§ Passage
• • •

Showing that $\int_0^{+\infty} \frac{\sin(1/x)}{x}\ dx$ converges

Question

How can I show that $\int_0^\infty \frac{\sin(1/x)}{x}\ dx$ converges?

I have that $\sin(x)\leq x$ for $x\geq 0$ so then $\sin(1/x)\leq 1/x$ for $x\geq 0$. It follows then that $\int_1^\infty \frac{\sin(1/x)}{x}\ dx \leq \int_1^\infty \frac{1}{x^2}\ dx = 1$ so it doesn't diverge to $\infty$. I think it's also easy to show that it doesn't diverge in the oscillatory sense because of the dampening.

But how does one go about showing that $\int_0^1 \frac{\sin(1/x)}{x}\ dx$ converges?

I'm studying for an analysis exam so anything else that someone might want to mention in that sort of thing would be appreciated.

Answer 1

But how does one go about showing that $\int_0^1 \frac{\sin(1/x)}{x}\ dx$ converges?

• • •

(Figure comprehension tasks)
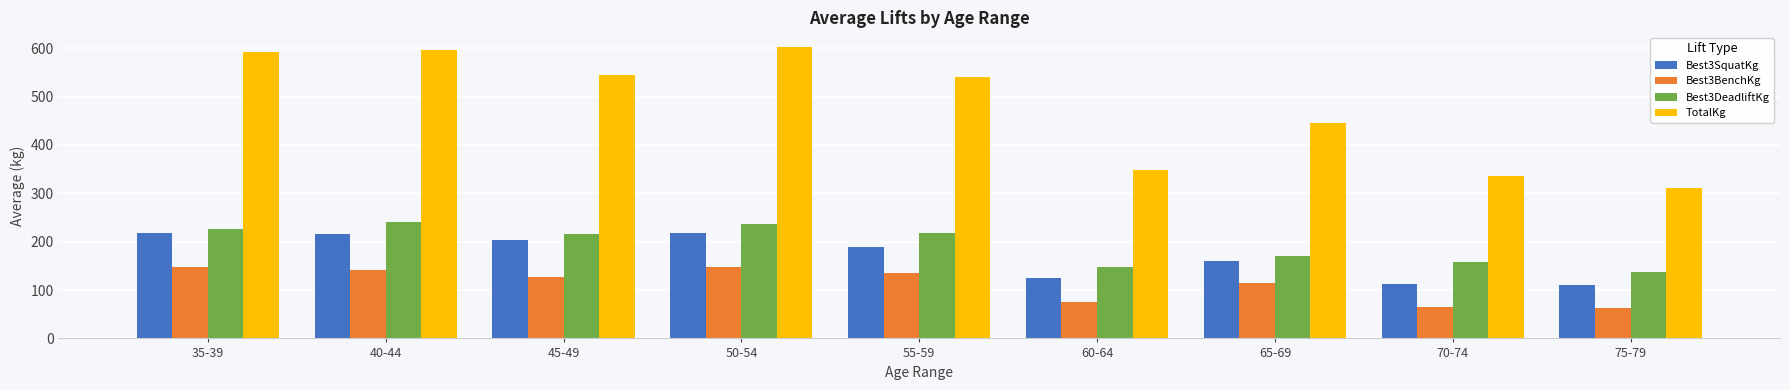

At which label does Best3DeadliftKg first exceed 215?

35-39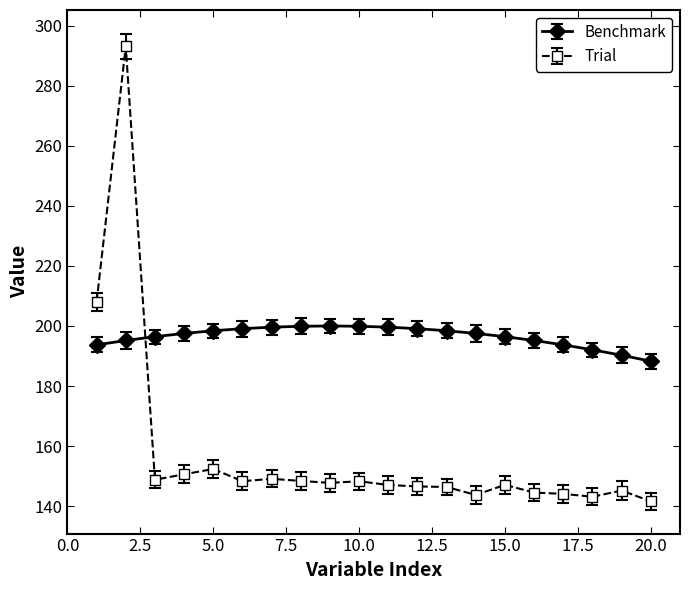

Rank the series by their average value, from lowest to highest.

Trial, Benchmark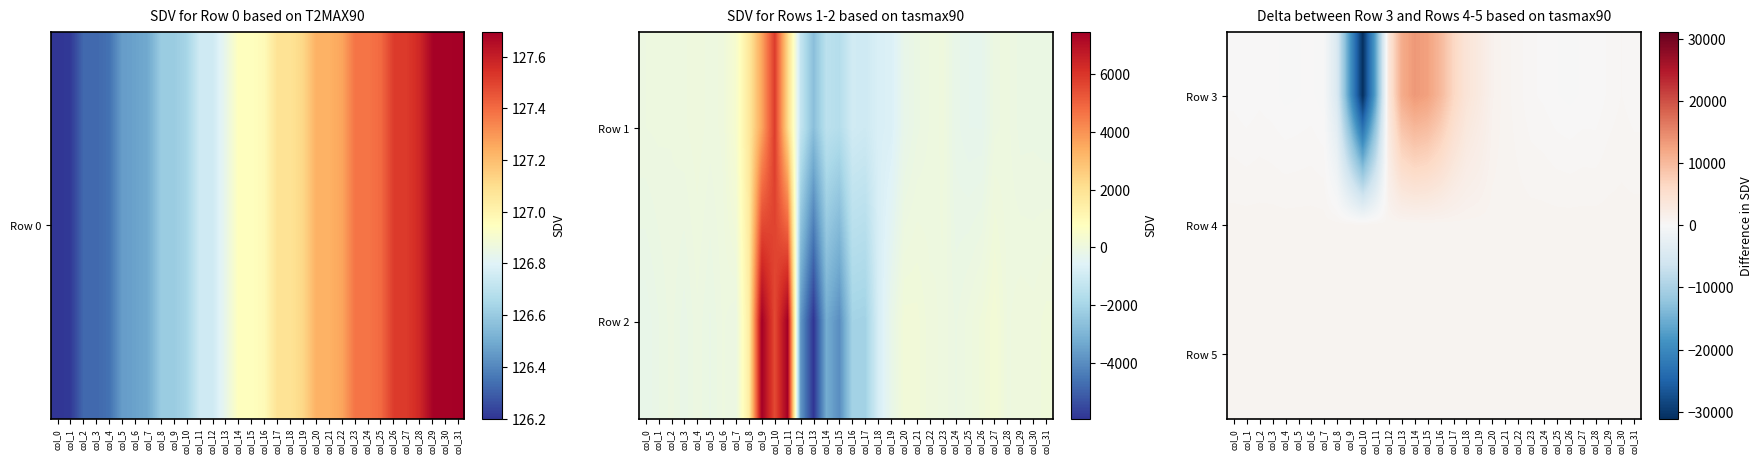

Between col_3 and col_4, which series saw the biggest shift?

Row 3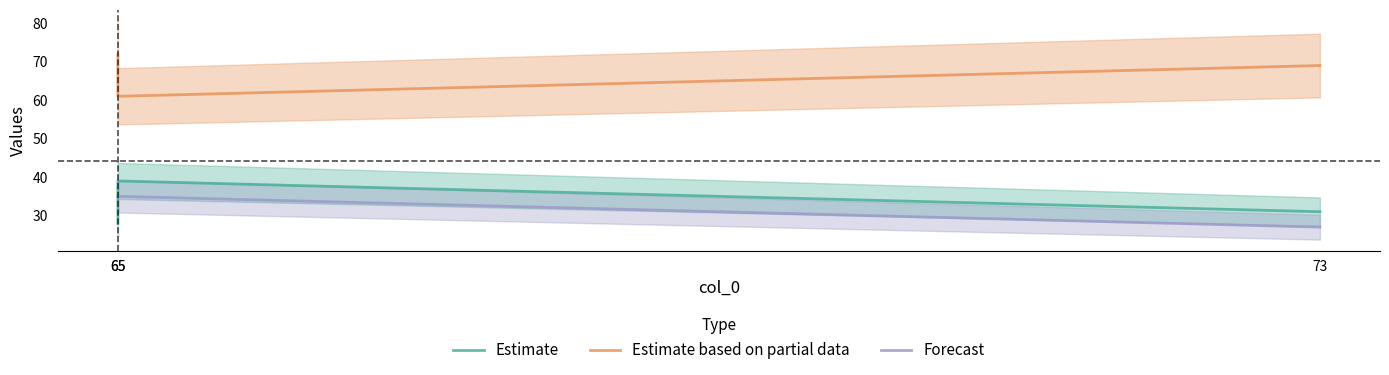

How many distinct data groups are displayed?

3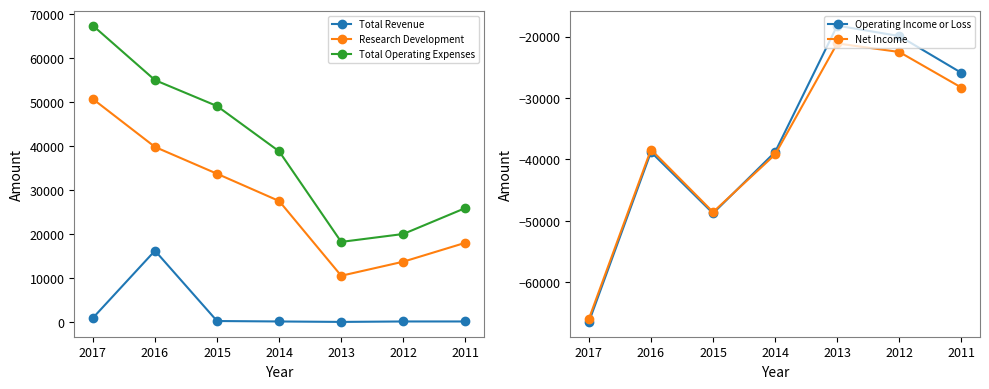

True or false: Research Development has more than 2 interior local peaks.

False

• • •

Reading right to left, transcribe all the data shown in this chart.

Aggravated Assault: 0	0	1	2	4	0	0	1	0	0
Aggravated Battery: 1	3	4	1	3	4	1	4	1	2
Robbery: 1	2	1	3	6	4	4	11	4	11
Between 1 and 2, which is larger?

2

• • •

§ Things to do
A) Translate this sentence from the integral convergence thread into Spanish: "I'm studying for an analysis exam so anything else that someone might want to mention in that sort of thing would be appreciated."
B) Write out the integral convergence thread word for word, from "How can I show" to "of the dampening.".
None of the data above is needed for the work that comes next.

§ Answers to the exercises
A) Estoy estudiando para un examen de análisis, así que se agradecería cualquier otra cosa que alguien quiera mencionar sobre ese tipo de tema.

B)
How can I show that $\int_0^\infty \frac{\sin(1/x)}{x}\ dx$ converges?

I have that $\sin(x)\leq x$ for $x\geq 0$ so then $\sin(1/x)\leq 1/x$ for $x\geq 0$. It follows then that $\int_1^\infty \frac{\sin(1/x)}{x}\ dx \leq \int_1^\infty \frac{1}{x^2}\ dx = 1$ so it doesn't diverge to $\infty$. I think it's also easy to show that it doesn't diverge in the oscillatory sense because of the dampening.